Los montes mediterráneos son ecosistemas extremadamente frágiles, que a lo largo de los siglos han coevolucionado con la presencia humana. Los usos tradicionales del monte como el pastoreo, la leña, la recogida de frutos silvestres, etc. han desaparecido a la par que se reducía la población, que ya no puede ganarse el sustento desarrollando las mismas actividades que sus antepasados. Si a ello añadimos un transporte público inexistente para la mayor parte de poblaciones y aldeas, así como educación y sanidad centralizadas en grandes poblaciones o la capital de la provincia, vivir en la sierra, aunque se quiera, está reservado a pensionistas o a gente muy valiente, que se ríe de las políticas públicas de desarrollo rural.

O la gente vuelve a rehabitar en harmonía la sierra, desarrollando las actividades tradicionales de manejo del monte, adecuadamente valoradas y remuneradas por el conjunto de la sociedad, recogiendo y poniendo en práctica todos los saberes de nuestros/as abuelos/as, o la zona corre el riesgo de convertirse en un parque temático para el turismo rural. Un monocultivo económico, el del turismo rural, con muy limitadas capacidades por sí solo para llevar a cabo una gestión integral y equilibrada del territorio. En contra de lo que nos sugieren las líneas maestras del progreso capitalista, en las sierras de Albacete y la mayor parte de las zonas rurales deprimidas de Castilla-La Mancha, faltan miles y miles de campesinos/as y pastores/as extensivos, capaces de aprovechar los recursos renovables de nuestra tierra (suelo y agua) para convertirlos en alimentos sanos. Campesinos/as y pastores/as, que no agricultores/as y ganaderos/as intensivos en el consumo de fuentes energéticas no renovables, que siguiendo las directrices de las políticas agrícolas y ganaderas públicas, con sus técnicas, cultivos y macrogranjas en muchos casos agotan y contaminan los suelos y el agua.

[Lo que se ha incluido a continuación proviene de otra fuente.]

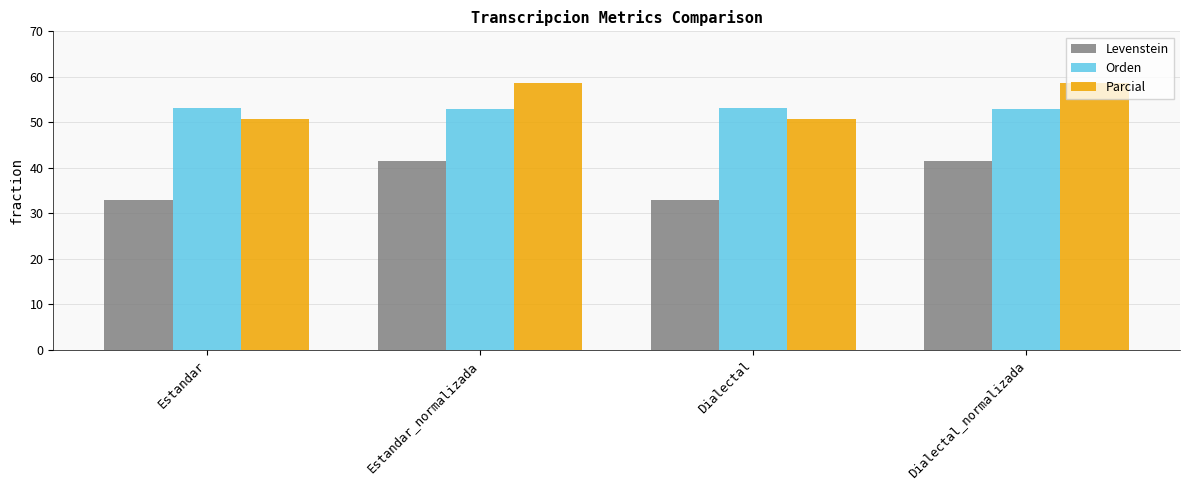

Rank the series by their maximum value, from highest to lowest.

Parcial, Orden, Levenstein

3. El cambio climático y la deforestación han llegado para quedarse: nada volverá a ser como antes.

Los ecosistemas forestales están cada vez más estresados por las mayores temperaturas y las menores precipitaciones ligadas al cambio climático. Los posibles incendios que puedan desencadenarse, van a resultar cada vez más dañinos y virulentos. En estas condiciones cada vez más extremas, incluso los modernos sistemas y dispositivos de extinción, humanos y técnicos, no siempre podrán hacer frente a los incendios con suficientes garantías para minimizar los daños. Ello no quita para que aún se pueda hacer mucho más y mejor en esta materia.

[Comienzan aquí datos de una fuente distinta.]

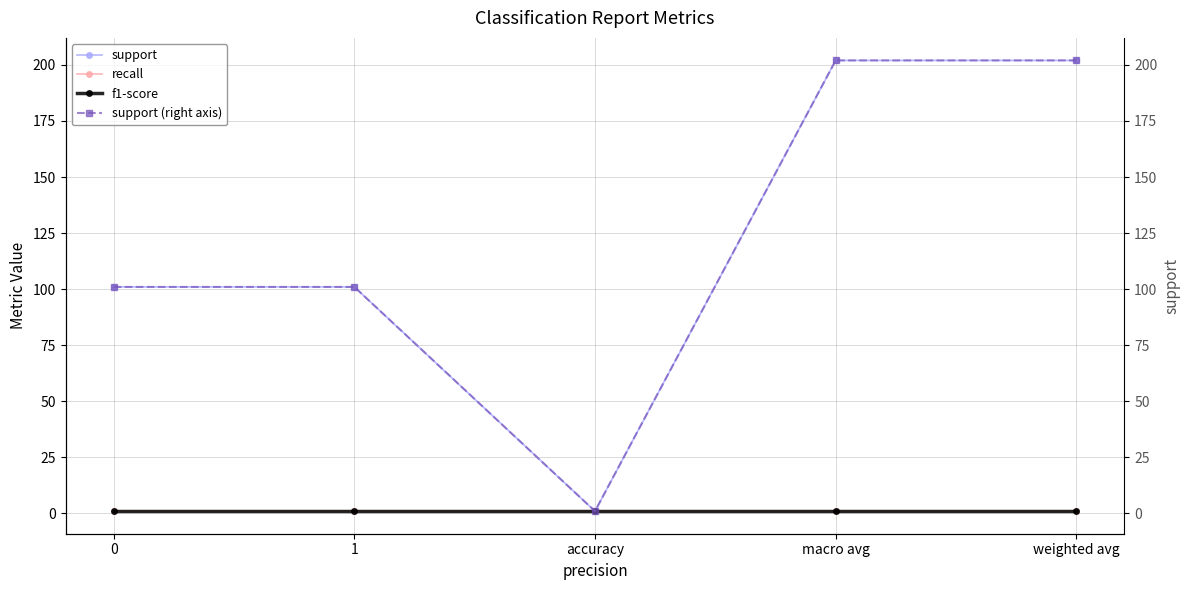

The f1-score series shows 1 at 1. True or false?

True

El sur y el sureste peninsular, donde se encuadran las sierras de Segura y Alcaraz, son las zonas de la península Ibérica donde con más intensidad se van a reflejar las consecuencias del cambio climático. En este contexto de mayor aridez y desertificación, el daño causado por el fuego sobre las masas forestales es muy probable que vaya en aumento.

Toca adelantarse y apostar por políticas que preparen a las comunidades rurales y urbanas para afrontar unas condiciones climáticas mucho más hostiles para la vida humana. Para este reto, las directrices que marca la globalización no nos valen. Seguir apostando por la mercantilización a ultranza de la mayor parte de las necesidades vitales, exprimiendo los recursos naturales y las personas para maximizar los beneficios monetarios de una minoría, nos lleva al colapso más salvaje. Tomando prestado el título de la novela de Juan Goytisolo, hay que recuperar las “señas de identidad” de la sierra. Frente al desarraigo y la ruptura de vínculos con la naturaleza, se impone poner en valor estilos de vida basados en lo comunitario y el respeto a la tierra y sus gentes. No se trata de volver al pasado, sino de aprovechar los conocimientos generados durante cientos de años por quienes nos precedieron, para construir un futuro digno encajando tradición y modernidad.